Was last year a difficult year for your child in school? Was your child’s teacher more of a problem than a solution? Did parenting your child become even that much more difficult because of last school year? Did you drag your child to school like a bad dog going to the crate?
No matter what the age or grade of your child, it is bound to happen. When it does, you just have to be prepared to support your child, pick up the pieces and prepare your child for a new and different school year.
School will typically be the last place most children are looking forward to going; leaving summer free-time behind. If the past school year was an especially challenging one, the anticipation of a new school year could potentially be downright painful! It is doable, however.
The first thing you will want to do is to reinforce to your child that you are in their corner; supportive no matter what. Have conversation with your child about believing in their own ability and respecting themself. Once school does begin, be patient yet firm.
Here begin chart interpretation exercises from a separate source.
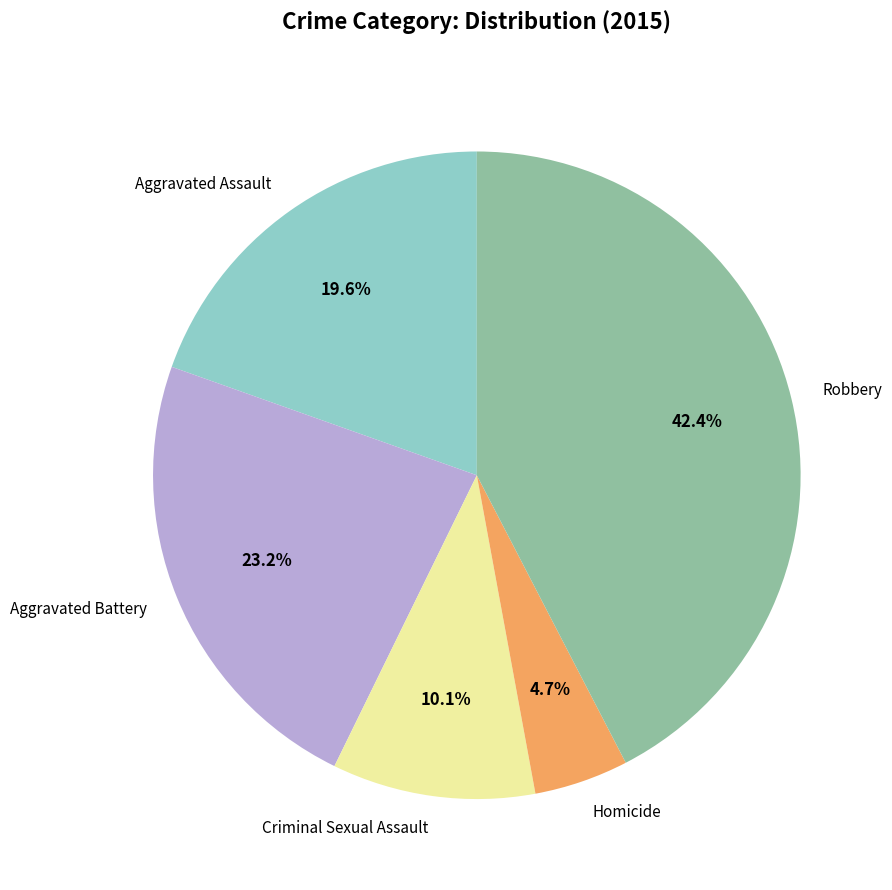

Does Aggravated Battery represent more than half of the total?

No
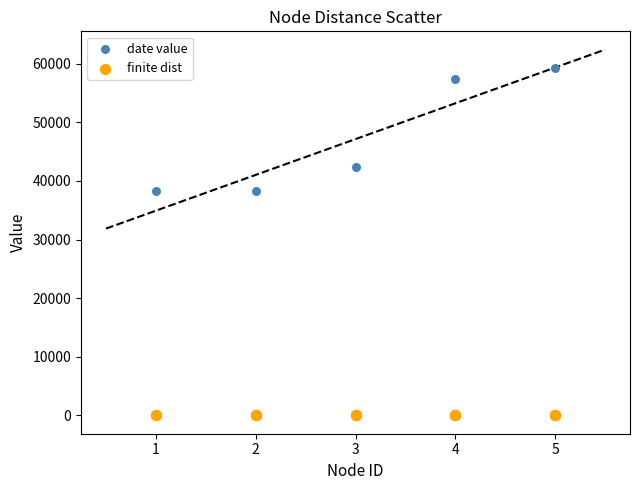

Which series reaches the minimum Y coordinate?

finite dist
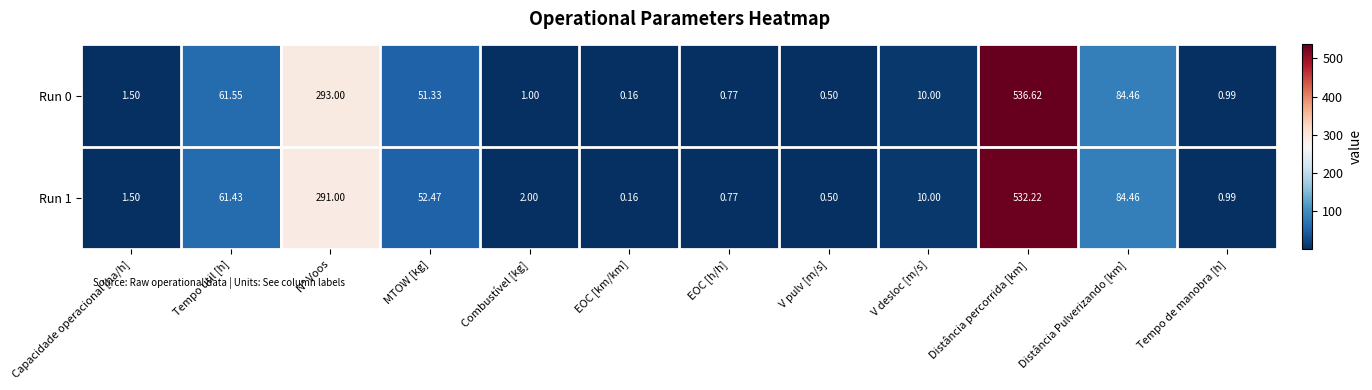

Rank the categories by Run 1 value from lowest to highest.

EOC [km/km], V pulv [m/s], EOC [h/h], Tempo de manobra [h], Capacidade operacional [ha/h], Combustível [kg], V desloc [m/s], MTOW [kg], Tempo util [h], Distância Pulverizando [km], N° Voos, Distância percorrida [km]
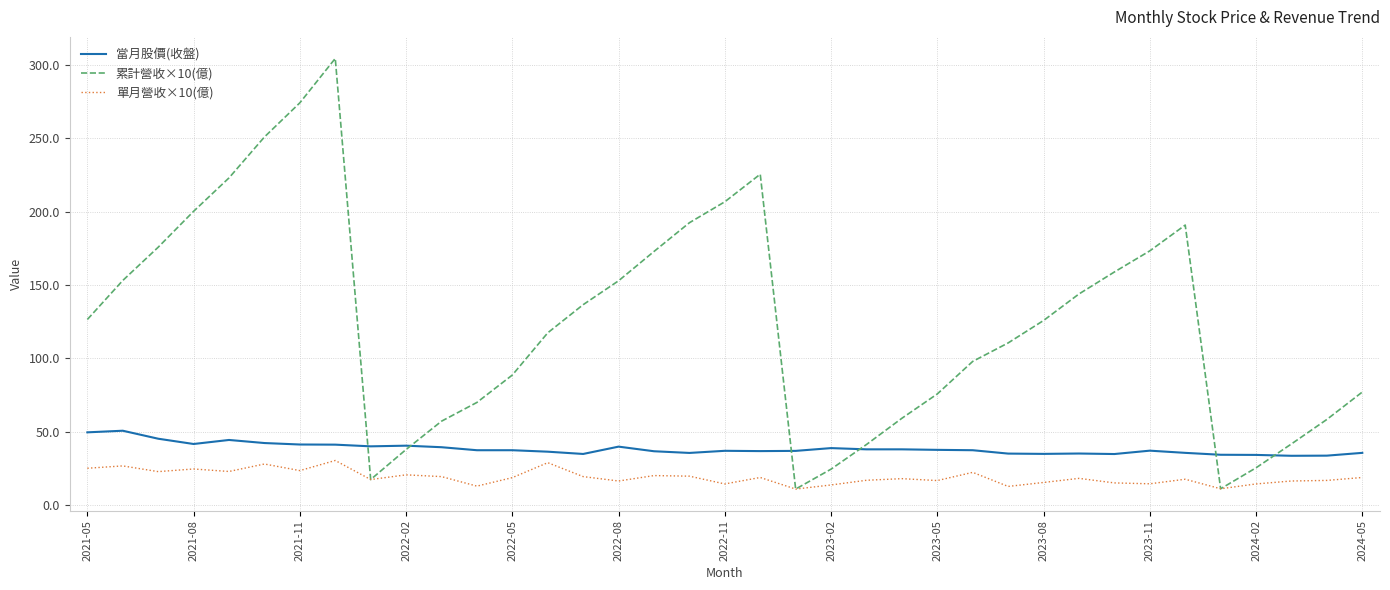

Which series has the widest spread of values?

累計營收×10(億)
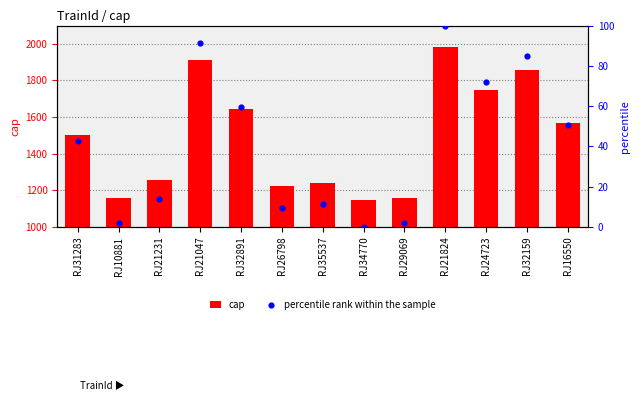

At which category is the sum across all series the highest?

RJ21824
It may be helpful to speak to the current year’s teacher about the issues of the previous year, get tips for success from the new teacher, review all lessons, and make certain that you are either able to help your child or locate a tutor or a helper that can do so.
The psychological repercussions may be much more difficult to deal with than anything else. Just telling your child to believe in their abilities is not sufficient. If the previous year was bad enough, you may want to get your son or daughter someone to talk to in the school; a school psychologist or counselor perhaps. You may also want to conduct family meetings so that both parents and the child will be able to discuss the new school year.
What is really important is the fact that you also believe in yourself as a parent. Just because of one issue does not mean you should doubt your ability to parent. It is typical to respect the advice of an educator for they are supposed to be experts in the field of study and have learned about educational needs of children. If parents are unable to trust an individual in charge of our children, it is very hard to feel we can trust several other people. Many times a parent will blame the ruse first on their child. After a few attempts to correct and upon discovering that the child is not the issue, the realization is sometimes difficult to accept. The parent will tend to blame the person ultimately responsible for their child – them!
Remember that all children typically have one particular year that things do not mesh between them and a teacher. If as a parent you become involved, make certain to keep an open mind and to see both sides of the issue. Once you display to your child that you have their back, the child in kind will tend to want to do their best for both you and them. Keep communication open and this new school year will be a breeze.